▶ _WYKONAJ POLECENIA_:
**A)** Jaki wiek wpis o świątecznej wishliście uznaje za idealny moment, żeby zacząć działać przeciwzmarszczkowo?
**B)** Przepisz dokładnie fragment wpisu o świątecznej wishliście, począwszy od słów "Świąteczna wishlista 2016" aż do słów "wcześniej też można)." włącznie.
**C)** Oceń, czy poniższe stwierdzenia zgadzają się z wpisem o świątecznej wishliście, i przy każdym odpowiedz „tak” lub „nie”, przytaczając dosłownie rozstrzygające słowa wpisu: (i) wpis został napisany 1 grudnia; (ii) wspomniany we wpisie dziadek zawsze prosi o konkretne prezenty; (iii) serum Resibo to produkt syntetyczny.

Nie mogę uwierzyć, że mamy dzisiaj 1 grudnia. Święta za pasem, a ja pamiętam jeszcze poprzednie. Czas bardzo szybko leci. Podrzucam Wam moją świąteczną wishlistę, może znajdziecie coś dla siebie (wcale nie kuszę ;)) lub swoich bliskich.
Niedługo opublikujemy również nasze pomysły na prezenty dla różnych osób – od dziadka (mój dziadek jest bardzo specyficzny i nigdy nic nie chce. Z nim mam zawsze największy problem) po siostrę czy brata. Na pewno każdy znajdzie jakąś inspiracje dopasowaną do swojej rodziny.
Świąteczna wishlista 2016 |
- Resibo serum ujędrniające – jest na mojej liście już od dawna i bardzo chcę je wypróbować. Ten produkt jest naturalny i do tego podobno naprawdę działa. Chciałabym je przetestować na własnej skórze, bo 26 lat to idealny moment, żeby zacząć działać przeciwzmarszczkowo (oczywiście wcześniej też można).
- Rękawiczki Emu Apollo Bay Chocolate – moje poprzednie rękawiczki okazały się nie być tak wytrzymałe, jak oczekiwałam. Nie są też super ciepłe, a ja niestety jestem zmarzlakiem i potrzebuję ręękawiczek, które ogrzeją moje dłonie nawet w bardzo chłodne dni.

▶ _FRAGMENT DANYCH_:
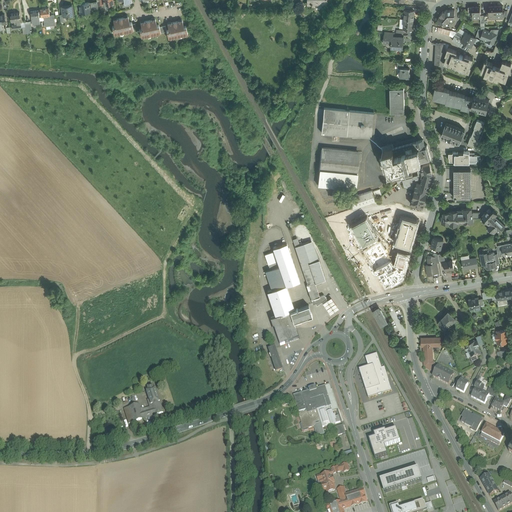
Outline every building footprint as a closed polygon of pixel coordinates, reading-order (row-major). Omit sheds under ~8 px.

▶ _ODPOWIEDZI DO ZADAŃ_:
**A)** 26 lat.

**B)**
Świąteczna wishlista 2016 |
- Resibo serum ujędrniające – jest na mojej liście już od dawna i bardzo chcę je wypróbować. Ten produkt jest naturalny i do tego podobno naprawdę działa. Chciałabym je przetestować na własnej skórze, bo 26 lat to idealny moment, żeby zacząć działać przeciwzmarszczkowo (oczywiście wcześniej też można).

**C)**
(i) Tak: „Nie mogę uwierzyć, że mamy dzisiaj 1 grudnia.”
(ii) Nie: „nigdy nic nie chce”.
(iii) Nie: „Ten produkt jest naturalny”.